VILA OPERÁRIA MARIA ZÉLIA

 

VILA OPERÁRIA MARIA ZÉLIA

 

Antiga farmácia - Atual sede do grupo XIX de teatro


Se pudéssemos escolher um local que representasse, em uma escala mínima, toda a riqueza histórica e cultural de nosso país, além da beleza de nosso patrimônio arquitetônico, mas que, por outro lado, evidenciasse o total descaso e abandono através dos quais tais elementos são vistos pelos nossos governos e sociedade, esse lugar poderia ser facilmente exemplificado pela Vila Operária Maria Zélia.

Para podermos entender a importância e o valor histórico do local é preciso voltarmos no tempo.
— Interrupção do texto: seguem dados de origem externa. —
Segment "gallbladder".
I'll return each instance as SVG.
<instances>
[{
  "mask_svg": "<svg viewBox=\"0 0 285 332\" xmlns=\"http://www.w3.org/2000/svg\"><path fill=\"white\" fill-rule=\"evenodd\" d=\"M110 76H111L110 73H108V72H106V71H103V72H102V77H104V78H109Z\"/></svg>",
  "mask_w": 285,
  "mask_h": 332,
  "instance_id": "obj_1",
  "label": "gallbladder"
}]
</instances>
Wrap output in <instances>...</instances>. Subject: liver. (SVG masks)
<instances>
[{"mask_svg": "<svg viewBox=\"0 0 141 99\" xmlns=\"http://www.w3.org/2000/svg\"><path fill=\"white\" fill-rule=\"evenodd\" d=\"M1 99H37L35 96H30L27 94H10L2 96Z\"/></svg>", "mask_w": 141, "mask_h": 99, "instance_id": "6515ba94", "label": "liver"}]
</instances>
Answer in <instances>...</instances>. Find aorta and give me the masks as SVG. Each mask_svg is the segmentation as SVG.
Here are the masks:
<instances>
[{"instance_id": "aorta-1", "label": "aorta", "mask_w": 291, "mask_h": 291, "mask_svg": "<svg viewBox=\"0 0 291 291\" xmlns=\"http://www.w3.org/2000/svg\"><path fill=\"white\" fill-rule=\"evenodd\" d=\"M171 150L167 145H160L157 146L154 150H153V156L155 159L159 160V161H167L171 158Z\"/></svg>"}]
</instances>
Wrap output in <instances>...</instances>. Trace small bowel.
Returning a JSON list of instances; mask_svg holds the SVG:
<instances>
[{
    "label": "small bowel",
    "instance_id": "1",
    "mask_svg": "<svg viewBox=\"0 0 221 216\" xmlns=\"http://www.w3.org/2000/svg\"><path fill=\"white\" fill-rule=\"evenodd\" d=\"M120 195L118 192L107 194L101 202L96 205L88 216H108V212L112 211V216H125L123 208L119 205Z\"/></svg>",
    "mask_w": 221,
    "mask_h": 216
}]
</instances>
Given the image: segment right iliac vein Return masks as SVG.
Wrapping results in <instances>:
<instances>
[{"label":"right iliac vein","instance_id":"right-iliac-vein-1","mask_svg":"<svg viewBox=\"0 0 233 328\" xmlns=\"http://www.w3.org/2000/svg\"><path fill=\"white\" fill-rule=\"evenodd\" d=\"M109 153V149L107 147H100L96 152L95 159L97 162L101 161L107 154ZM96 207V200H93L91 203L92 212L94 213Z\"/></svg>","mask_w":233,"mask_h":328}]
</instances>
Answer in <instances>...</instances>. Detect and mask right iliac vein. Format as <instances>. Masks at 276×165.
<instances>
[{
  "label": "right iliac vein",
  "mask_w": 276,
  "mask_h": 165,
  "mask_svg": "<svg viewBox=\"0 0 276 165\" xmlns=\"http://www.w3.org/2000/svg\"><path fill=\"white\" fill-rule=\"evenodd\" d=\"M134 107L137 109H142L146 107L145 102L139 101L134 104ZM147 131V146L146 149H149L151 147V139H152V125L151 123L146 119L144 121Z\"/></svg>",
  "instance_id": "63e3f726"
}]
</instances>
Precisamente ao ano de 1912.

Fachada da Escola de Meninos


No início do século XX, o continente europeu presenciou o surgimento de inúmeras vilas operárias, criadas com o intuito de servir de residência para os operários que trabalhavam nas fábricas em países como Inglaterra, França, Bélgica e outros. Tais vilas eram quase que mini-cidades, com vários tipos de serviços disponíveis para os operários em que nelas residissem. Além disso, apresentavam condições de saneamento urbano muito superiores à maioria das residências comuns da época.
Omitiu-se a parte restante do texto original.